_What to do_: Take from the records below each line that holds "right".

_Provided data_:

--- START ---

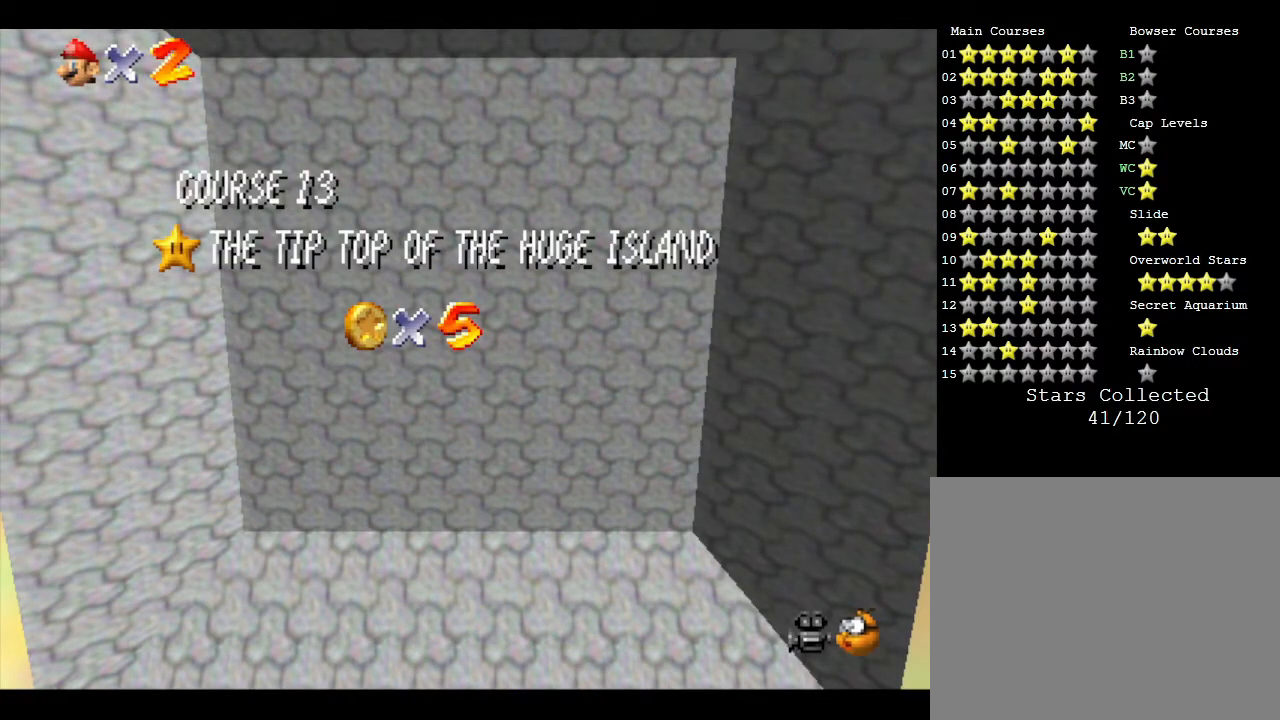
{"buttons": ["A"], "left_stick": "center", "events": [[117, "A", "down"], [183, "A", "up"], [250, "A", "down"], [400, "A", "up"], [433, "A", "down"]]}
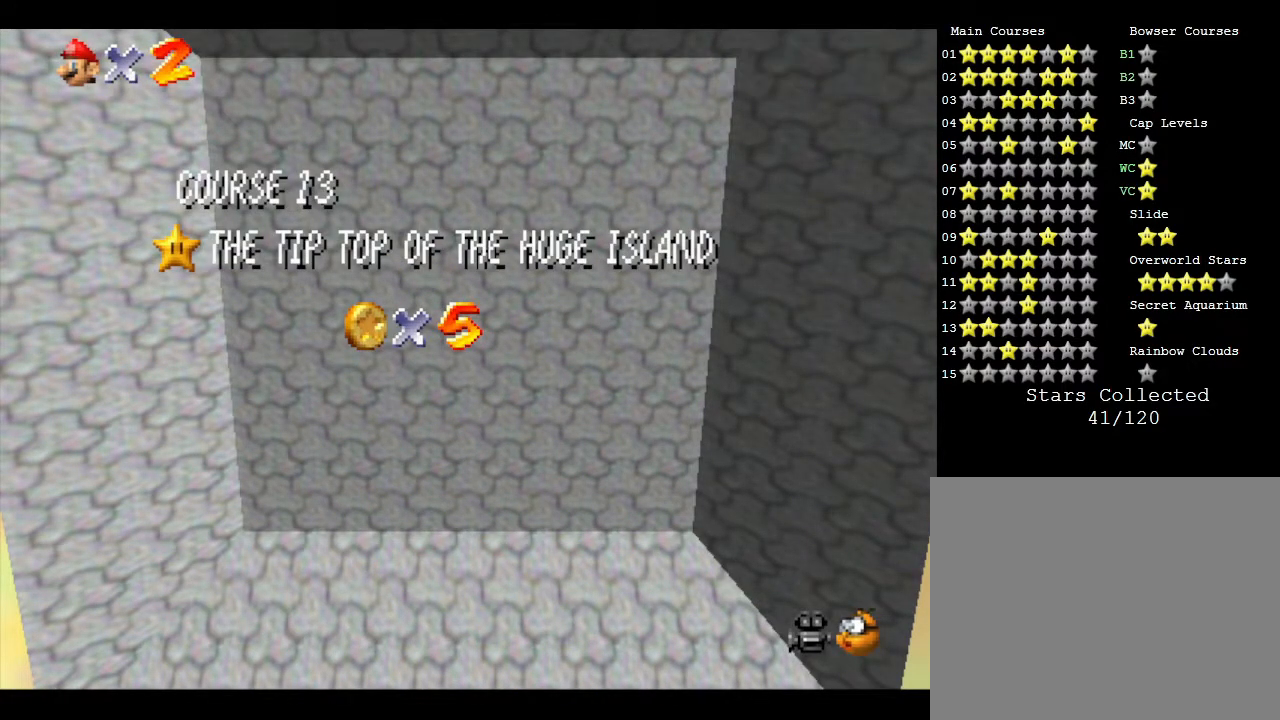
{"buttons": ["A"], "left_stick": "center", "events": [[17, "A", "up"], [117, "A", "down"], [217, "A", "up"], [367, "A", "down"], [400, "A", "up"], [500, "A", "down"]]}
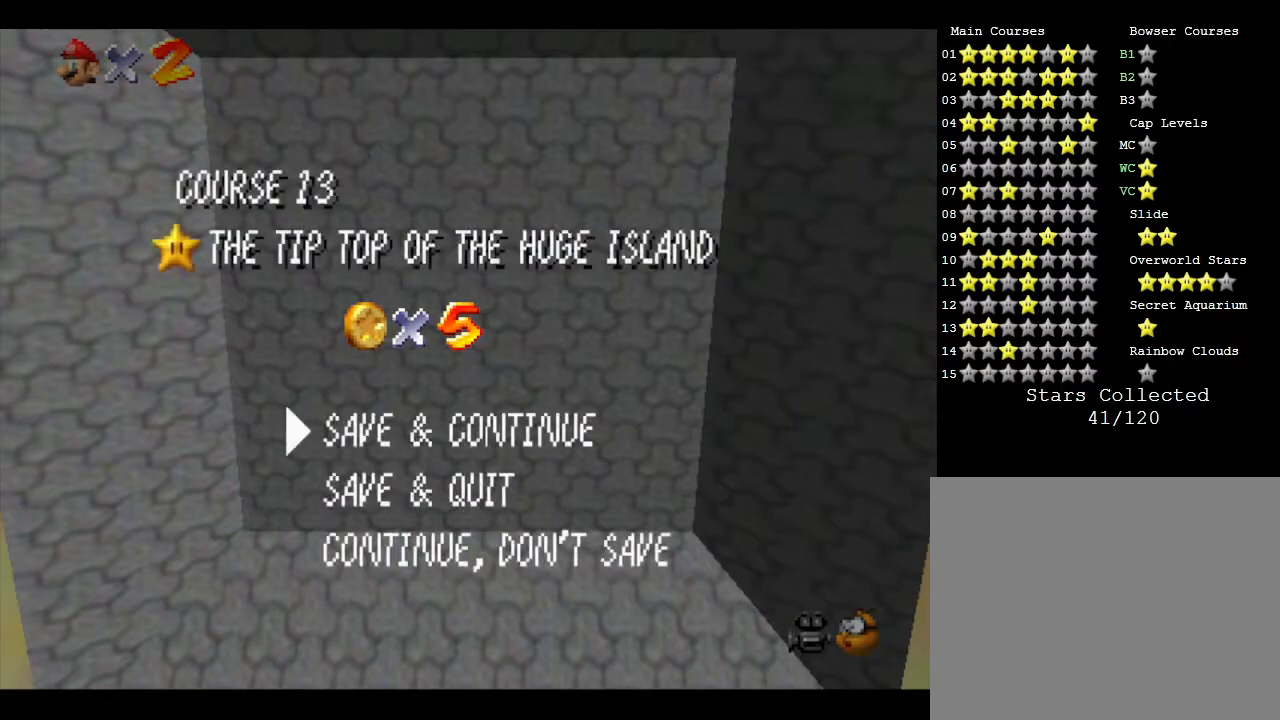
{"buttons": [], "left_stick": "up-left", "events": [[100, "A", "up"], [150, "A", "down"], [200, "A", "up"], [483, "left_stick", "up-left"]]}
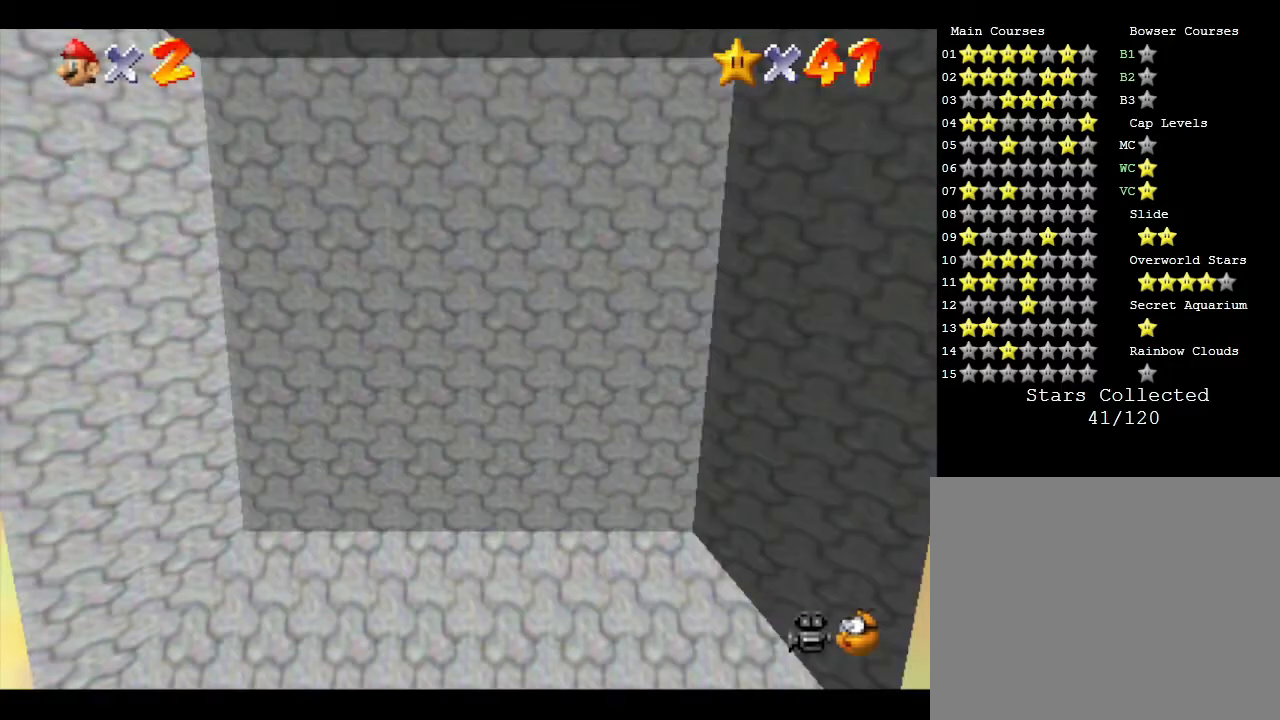
{"buttons": [], "left_stick": "up-left", "events": []}
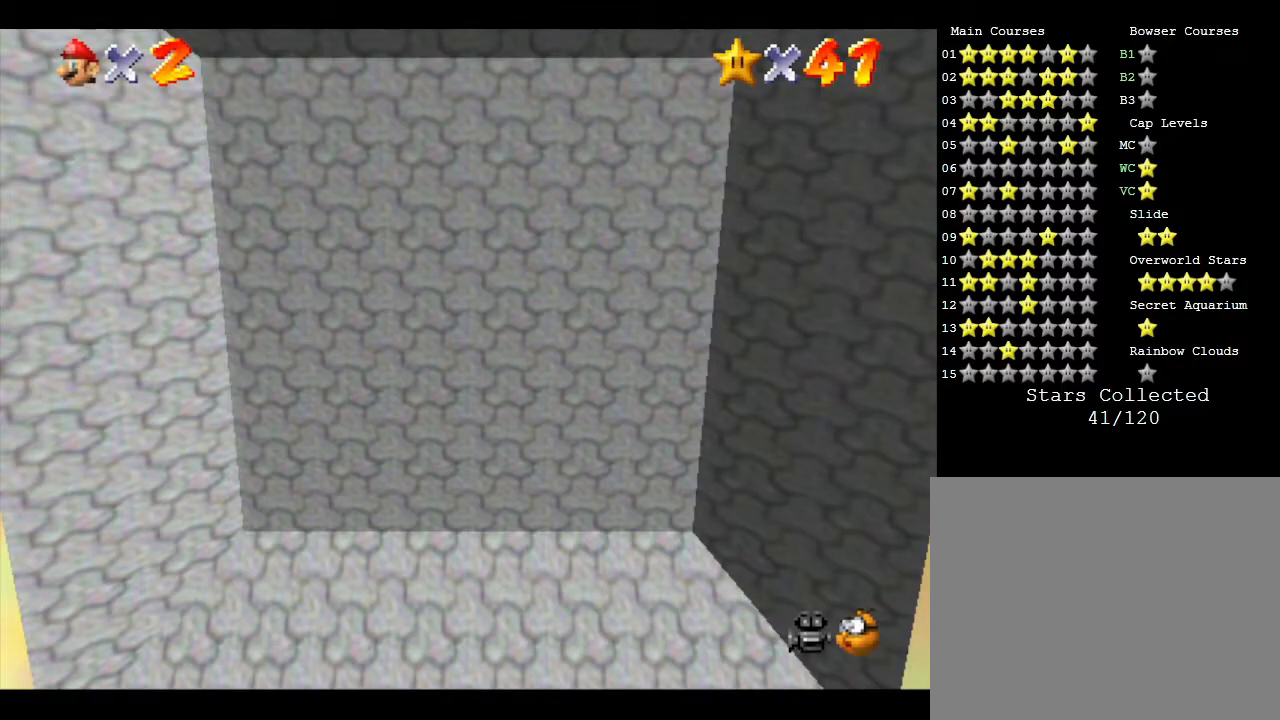
{"buttons": [], "left_stick": "up", "events": [[283, "left_stick", "up"]]}
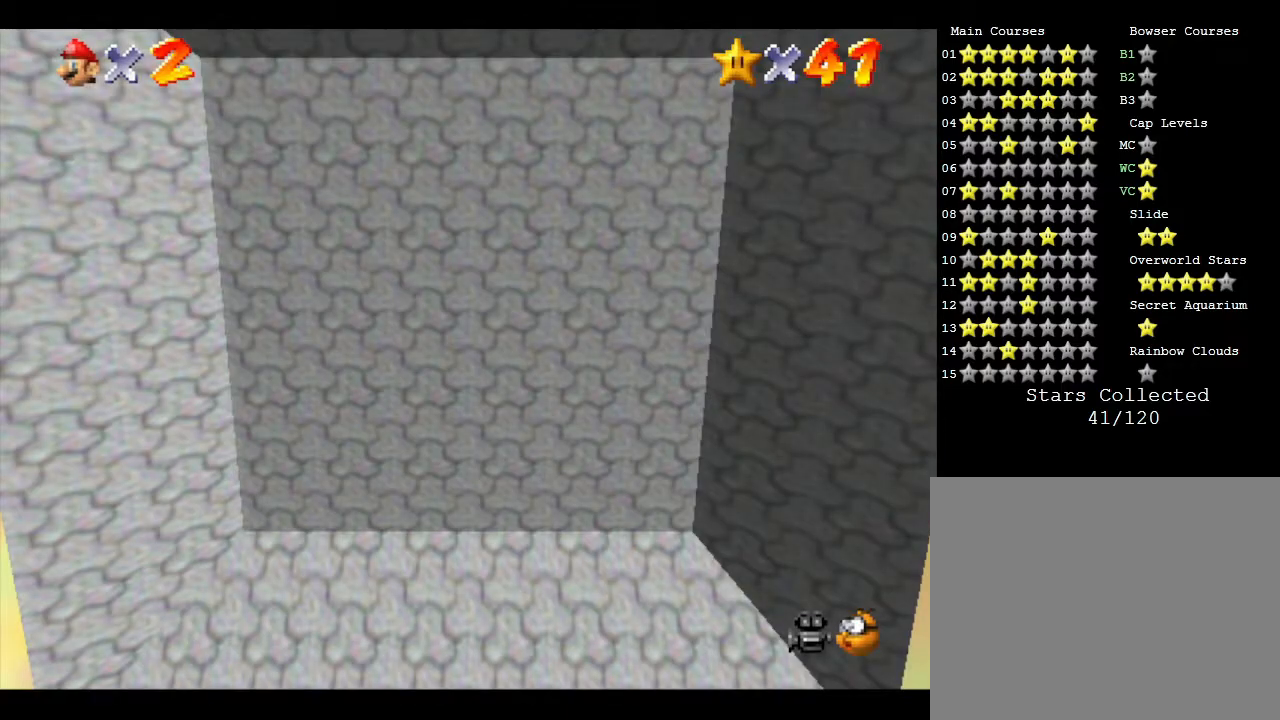
{"buttons": [], "left_stick": "left", "events": [[100, "left_stick", "left"], [200, "left_stick", "down"], [283, "left_stick", "down-right"], [467, "left_stick", "left"]]}
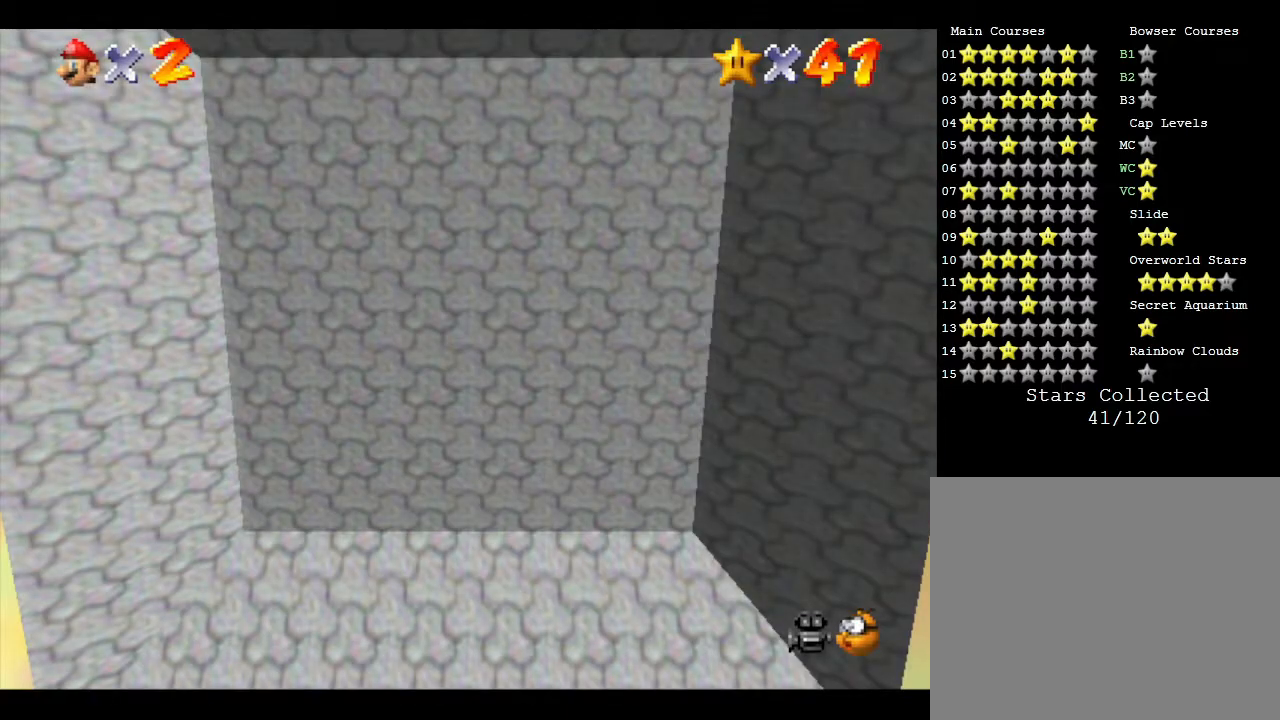
{"buttons": [], "left_stick": "right", "events": [[33, "left_stick", "down"], [183, "left_stick", "right"], [250, "left_stick", "up"], [317, "left_stick", "left"], [417, "left_stick", "down"], [467, "left_stick", "right"]]}
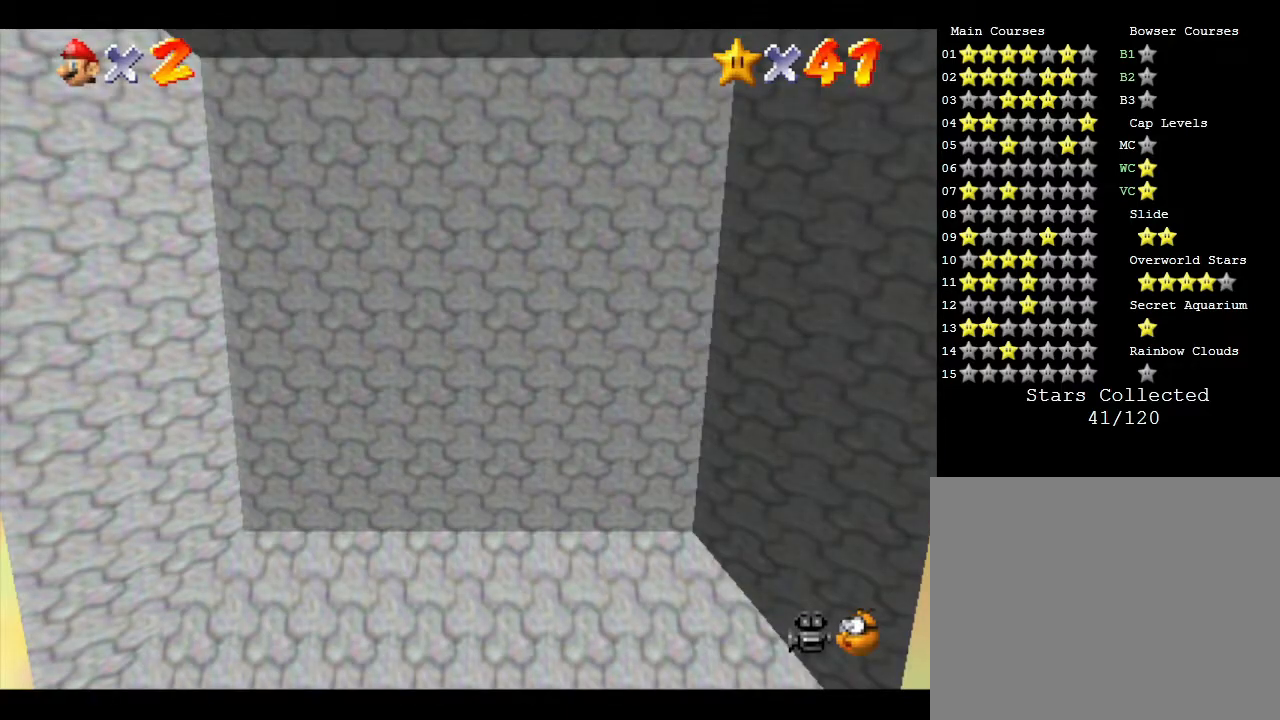
{"buttons": [], "left_stick": "center", "events": [[83, "left_stick", "up"], [183, "left_stick", "left"], [283, "left_stick", "center"]]}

--- END ---

_Worked solution_:
{"buttons": [], "left_stick": "left", "events": [[100, "left_stick", "left"], [200, "left_stick", "down"], [283, "left_stick", "down-right"], [467, "left_stick", "left"]]}
{"buttons": [], "left_stick": "right", "events": [[33, "left_stick", "down"], [183, "left_stick", "right"], [250, "left_stick", "up"], [317, "left_stick", "left"], [417, "left_stick", "down"], [467, "left_stick", "right"]]}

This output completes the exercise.